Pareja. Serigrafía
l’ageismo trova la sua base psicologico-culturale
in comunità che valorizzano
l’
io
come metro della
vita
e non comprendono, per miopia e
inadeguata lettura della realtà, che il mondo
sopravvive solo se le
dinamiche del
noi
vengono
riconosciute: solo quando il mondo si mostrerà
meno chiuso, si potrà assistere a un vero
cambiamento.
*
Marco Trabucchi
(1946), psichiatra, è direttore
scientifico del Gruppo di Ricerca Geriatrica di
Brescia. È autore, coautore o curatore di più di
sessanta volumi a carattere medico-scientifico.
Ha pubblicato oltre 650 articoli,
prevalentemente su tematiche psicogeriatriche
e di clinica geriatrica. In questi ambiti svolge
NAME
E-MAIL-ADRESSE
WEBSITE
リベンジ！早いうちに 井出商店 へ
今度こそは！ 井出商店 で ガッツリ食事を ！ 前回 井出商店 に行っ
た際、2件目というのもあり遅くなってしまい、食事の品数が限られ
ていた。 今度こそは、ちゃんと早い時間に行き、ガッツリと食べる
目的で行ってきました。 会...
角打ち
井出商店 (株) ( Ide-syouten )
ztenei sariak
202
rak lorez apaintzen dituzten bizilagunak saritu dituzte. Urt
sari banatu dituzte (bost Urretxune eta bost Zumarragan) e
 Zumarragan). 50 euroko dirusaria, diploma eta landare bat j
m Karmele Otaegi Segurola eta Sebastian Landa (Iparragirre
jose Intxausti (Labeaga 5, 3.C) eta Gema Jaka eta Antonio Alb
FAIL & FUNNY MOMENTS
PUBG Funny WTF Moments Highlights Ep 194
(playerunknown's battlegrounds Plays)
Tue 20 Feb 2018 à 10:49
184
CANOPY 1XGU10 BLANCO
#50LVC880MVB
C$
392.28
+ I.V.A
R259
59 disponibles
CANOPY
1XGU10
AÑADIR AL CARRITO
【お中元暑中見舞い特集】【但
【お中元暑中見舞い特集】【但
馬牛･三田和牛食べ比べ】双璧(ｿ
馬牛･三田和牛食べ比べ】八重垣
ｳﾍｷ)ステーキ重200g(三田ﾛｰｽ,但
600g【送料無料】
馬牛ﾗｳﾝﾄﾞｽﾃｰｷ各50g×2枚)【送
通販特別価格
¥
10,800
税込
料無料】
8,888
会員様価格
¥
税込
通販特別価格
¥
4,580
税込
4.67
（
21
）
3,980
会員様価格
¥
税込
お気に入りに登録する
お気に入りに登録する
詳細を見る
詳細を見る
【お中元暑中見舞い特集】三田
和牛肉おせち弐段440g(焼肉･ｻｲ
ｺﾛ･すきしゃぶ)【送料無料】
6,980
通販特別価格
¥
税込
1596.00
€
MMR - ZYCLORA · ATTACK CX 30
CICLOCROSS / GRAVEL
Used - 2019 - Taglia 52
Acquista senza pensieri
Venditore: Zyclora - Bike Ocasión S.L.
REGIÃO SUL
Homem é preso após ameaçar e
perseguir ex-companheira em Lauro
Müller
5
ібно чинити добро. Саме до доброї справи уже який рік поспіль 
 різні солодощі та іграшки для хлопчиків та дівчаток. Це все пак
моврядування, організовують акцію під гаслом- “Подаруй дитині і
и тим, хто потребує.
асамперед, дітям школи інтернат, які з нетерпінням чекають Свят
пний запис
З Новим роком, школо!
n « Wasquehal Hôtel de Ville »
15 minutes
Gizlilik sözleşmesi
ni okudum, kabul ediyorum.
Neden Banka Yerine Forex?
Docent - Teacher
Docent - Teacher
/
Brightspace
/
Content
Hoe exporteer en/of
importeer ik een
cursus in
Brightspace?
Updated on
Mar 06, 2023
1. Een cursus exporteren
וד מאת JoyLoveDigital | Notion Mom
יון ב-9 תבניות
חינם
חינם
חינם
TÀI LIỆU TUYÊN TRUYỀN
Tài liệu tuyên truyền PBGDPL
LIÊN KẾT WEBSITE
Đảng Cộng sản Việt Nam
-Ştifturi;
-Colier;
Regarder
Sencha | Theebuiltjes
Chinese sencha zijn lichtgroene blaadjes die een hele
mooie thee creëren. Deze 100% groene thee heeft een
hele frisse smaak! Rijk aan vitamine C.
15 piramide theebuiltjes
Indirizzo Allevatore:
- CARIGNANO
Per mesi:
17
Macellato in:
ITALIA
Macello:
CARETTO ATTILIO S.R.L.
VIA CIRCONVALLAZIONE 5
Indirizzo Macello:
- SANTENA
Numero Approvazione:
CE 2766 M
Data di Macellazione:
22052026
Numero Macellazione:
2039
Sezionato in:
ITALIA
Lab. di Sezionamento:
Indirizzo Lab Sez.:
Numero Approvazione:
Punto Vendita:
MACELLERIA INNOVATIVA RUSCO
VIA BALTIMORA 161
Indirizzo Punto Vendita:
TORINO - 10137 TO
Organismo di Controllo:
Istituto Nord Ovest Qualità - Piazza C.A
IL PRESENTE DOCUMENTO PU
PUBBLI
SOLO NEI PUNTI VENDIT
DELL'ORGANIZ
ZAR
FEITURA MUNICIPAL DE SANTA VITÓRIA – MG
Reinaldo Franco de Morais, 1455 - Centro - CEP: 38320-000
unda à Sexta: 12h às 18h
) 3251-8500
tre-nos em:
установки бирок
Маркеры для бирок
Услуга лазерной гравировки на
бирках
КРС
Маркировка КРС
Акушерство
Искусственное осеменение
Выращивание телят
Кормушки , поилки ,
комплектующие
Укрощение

▶ Requirement: Retype all the data exactly, line for line.

▶ Answer to the exercise:
Pareja. Serigrafía
l’ageismo trova la sua base psicologico-culturale
in comunità che valorizzano
l’
io
come metro della
vita
e non comprendono, per miopia e
inadeguata lettura della realtà, che il mondo
sopravvive solo se le
dinamiche del
noi
vengono
riconosciute: solo quando il mondo si mostrerà
meno chiuso, si potrà assistere a un vero
cambiamento.
*
Marco Trabucchi
(1946), psichiatra, è direttore
scientifico del Gruppo di Ricerca Geriatrica di
Brescia. È autore, coautore o curatore di più di
sessanta volumi a carattere medico-scientifico.
Ha pubblicato oltre 650 articoli,
prevalentemente su tematiche psicogeriatriche
e di clinica geriatrica. In questi ambiti svolge
NAME
E-MAIL-ADRESSE
WEBSITE
リベンジ！早いうちに 井出商店 へ
今度こそは！ 井出商店 で ガッツリ食事を ！ 前回 井出商店 に行っ
た際、2件目というのもあり遅くなってしまい、食事の品数が限られ
ていた。 今度こそは、ちゃんと早い時間に行き、ガッツリと食べる
目的で行ってきました。 会...
角打ち
井出商店 (株) ( Ide-syouten )
ztenei sariak
202
rak lorez apaintzen dituzten bizilagunak saritu dituzte. Urt
sari banatu dituzte (bost Urretxune eta bost Zumarragan) e
 Zumarragan). 50 euroko dirusaria, diploma eta landare bat j
m Karmele Otaegi Segurola eta Sebastian Landa (Iparragirre
jose Intxausti (Labeaga 5, 3.C) eta Gema Jaka eta Antonio Alb
FAIL & FUNNY MOMENTS
PUBG Funny WTF Moments Highlights Ep 194
(playerunknown's battlegrounds Plays)
Tue 20 Feb 2018 à 10:49
184
CANOPY 1XGU10 BLANCO
#50LVC880MVB
C$
392.28
+ I.V.A
R259
59 disponibles
CANOPY
1XGU10
AÑADIR AL CARRITO
【お中元暑中見舞い特集】【但
【お中元暑中見舞い特集】【但
馬牛･三田和牛食べ比べ】双璧(ｿ
馬牛･三田和牛食べ比べ】八重垣
ｳﾍｷ)ステーキ重200g(三田ﾛｰｽ,但
600g【送料無料】
馬牛ﾗｳﾝﾄﾞｽﾃｰｷ各50g×2枚)【送
通販特別価格
¥
10,800
税込
料無料】
8,888
会員様価格
¥
税込
通販特別価格
¥
4,580
税込
4.67
（
21
）
3,980
会員様価格
¥
税込
お気に入りに登録する
お気に入りに登録する
詳細を見る
詳細を見る
【お中元暑中見舞い特集】三田
和牛肉おせち弐段440g(焼肉･ｻｲ
ｺﾛ･すきしゃぶ)【送料無料】
6,980
通販特別価格
¥
税込
1596.00
€
MMR - ZYCLORA · ATTACK CX 30
CICLOCROSS / GRAVEL
Used - 2019 - Taglia 52
Acquista senza pensieri
Venditore: Zyclora - Bike Ocasión S.L.
REGIÃO SUL
Homem é preso após ameaçar e
perseguir ex-companheira em Lauro
Müller
5
ібно чинити добро. Саме до доброї справи уже який рік поспіль 
 різні солодощі та іграшки для хлопчиків та дівчаток. Це все пак
моврядування, організовують акцію під гаслом- “Подаруй дитині і
и тим, хто потребує.
асамперед, дітям школи інтернат, які з нетерпінням чекають Свят
пний запис
З Новим роком, школо!
n « Wasquehal Hôtel de Ville »
15 minutes
Gizlilik sözleşmesi
ni okudum, kabul ediyorum.
Neden Banka Yerine Forex?
Docent - Teacher
Docent - Teacher
/
Brightspace
/
Content
Hoe exporteer en/of
importeer ik een
cursus in
Brightspace?
Updated on
Mar 06, 2023
1. Een cursus exporteren
וד מאת JoyLoveDigital | Notion Mom
יון ב-9 תבניות
חינם
חינם
חינם
TÀI LIỆU TUYÊN TRUYỀN
Tài liệu tuyên truyền PBGDPL
LIÊN KẾT WEBSITE
Đảng Cộng sản Việt Nam
-Ştifturi;
-Colier;
Regarder
Sencha | Theebuiltjes
Chinese sencha zijn lichtgroene blaadjes die een hele
mooie thee creëren. Deze 100% groene thee heeft een
hele frisse smaak! Rijk aan vitamine C.
15 piramide theebuiltjes
Indirizzo Allevatore:
- CARIGNANO
Per mesi:
17
Macellato in:
ITALIA
Macello:
CARETTO ATTILIO S.R.L.
VIA CIRCONVALLAZIONE 5
Indirizzo Macello:
- SANTENA
Numero Approvazione:
CE 2766 M
Data di Macellazione:
22052026
Numero Macellazione:
2039
Sezionato in:
ITALIA
Lab. di Sezionamento:
Indirizzo Lab Sez.:
Numero Approvazione:
Punto Vendita:
MACELLERIA INNOVATIVA RUSCO
VIA BALTIMORA 161
Indirizzo Punto Vendita:
TORINO - 10137 TO
Organismo di Controllo:
Istituto Nord Ovest Qualità - Piazza C.A
IL PRESENTE DOCUMENTO PU
PUBBLI
SOLO NEI PUNTI VENDIT
DELL'ORGANIZ
ZAR
FEITURA MUNICIPAL DE SANTA VITÓRIA – MG
Reinaldo Franco de Morais, 1455 - Centro - CEP: 38320-000
unda à Sexta: 12h às 18h
) 3251-8500
tre-nos em:
установки бирок
Маркеры для бирок
Услуга лазерной гравировки на
бирках
КРС
Маркировка КРС
Акушерство
Искусственное осеменение
Выращивание телят
Кормушки , поилки ,
комплектующие
Укрощение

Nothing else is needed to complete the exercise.